Not even he could find that sexy, though he was charmed at her modesty, considering everything she’d done. His efforts were clumsier than hers, and he cringed when he applied the antiseptic to the cuts caused by the barbed wire. For her part, she didn’t even flinch.
“Are you going to finally tell me about Callista?” Mae asked.
“She’s the one who used to work with Golden Arrow.” He paused to tape down some gauze. “She’s apparently traded employers, though. Or, well…just morphed her goddess a little. Amarantha’s kind of a combined goddess, drawing mostly from Artemis and Hecate, the last I knew. It’s not that out there, since the goddesses have some overlap. In the ancient world, they got blurred together a lot, and some viewed them as faces of a triple goddess: virgin, mother, crone. I guess the virgin thing—Artemis—wasn’t working for her.” That must have been what Raoul meant about Nadia’s changing allegiances. She’d left her Celtic moon goddess for this Greek one and pooled resources with Callista.
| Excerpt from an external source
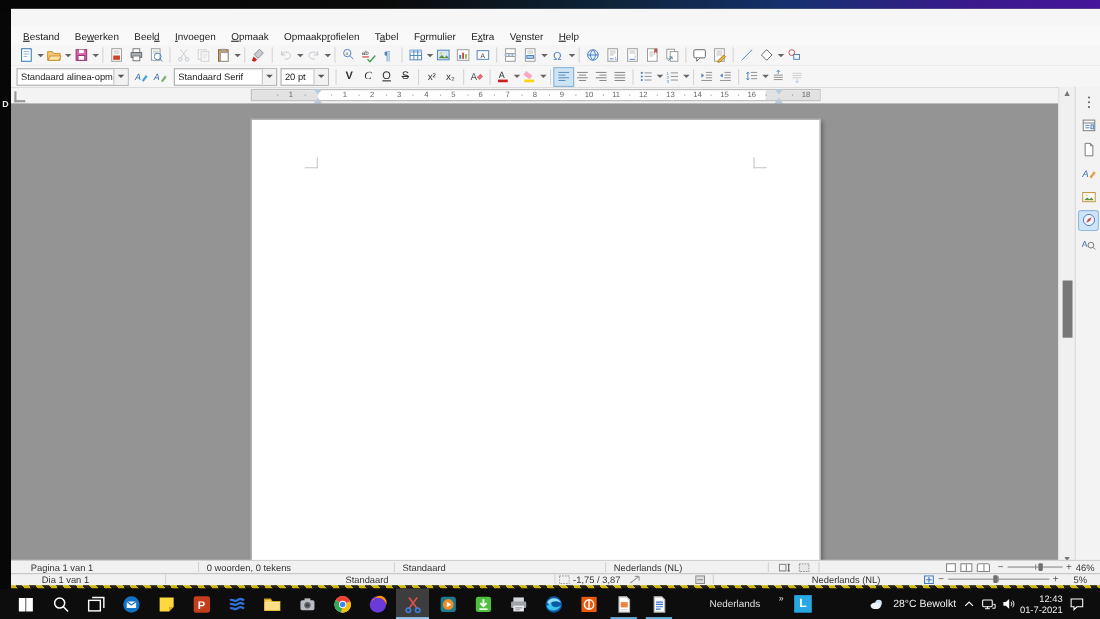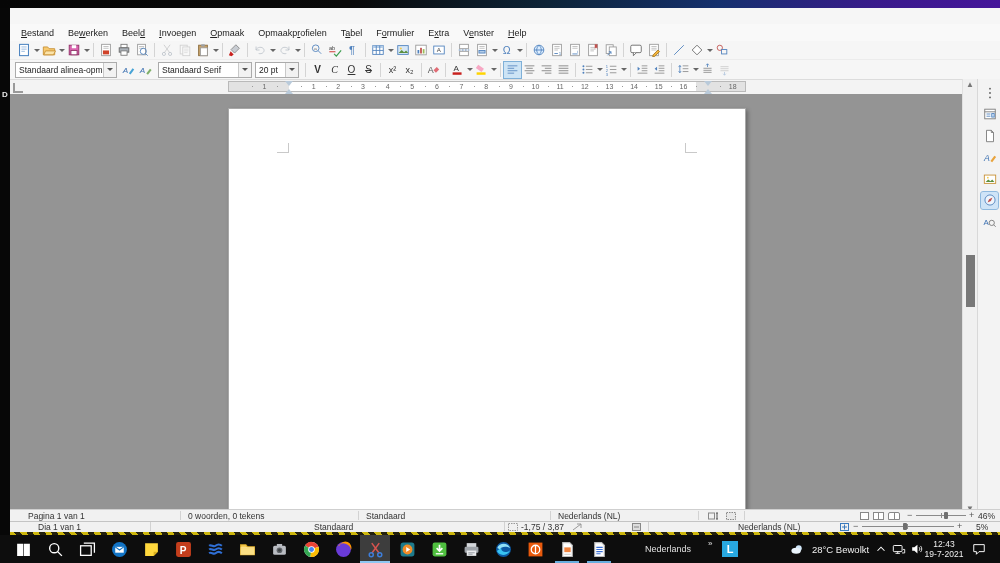"12:43" #clock { text-align: center -> right }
He finished his first aid handiwork. Mae donned her tank top and overshirt again before turning to face him. “How can a goddess be all those things? Or a merging of multiple ones?”
“It’s a common thing in religions. Deities are all-encompassing.”
He didn’t quite know how else to articulate it, and she obviously didn’t follow. Gemmans who didn’t make careers of religious history had very two-dimensional views of gods and goddesses.
“You seemed surprised by all of this,” said Mae.
“The knife fight? Yeah, that was definitely a surprise.” Bringing it up made him think of the elephant in the room, the topic Mae was pointedly avoiding: the part where she’d gone on a superhuman rampage. Ignoring it for now was fine with him, because he didn’t really know what to say either.
She shook her head. “I mean the religious developments. Even I know this group isn’t licensed, and there’s no way they fall under the law for acceptable religious practices. Even the secular practices don’t. You’re going to report this, right?”
He shifted uncomfortably. “We’ll see.”
Her eyes widened in disbelief, but her protests were interrupted as the door opened again. Persia returned with two armed guards. “My mother will see you now—just Dr. March.”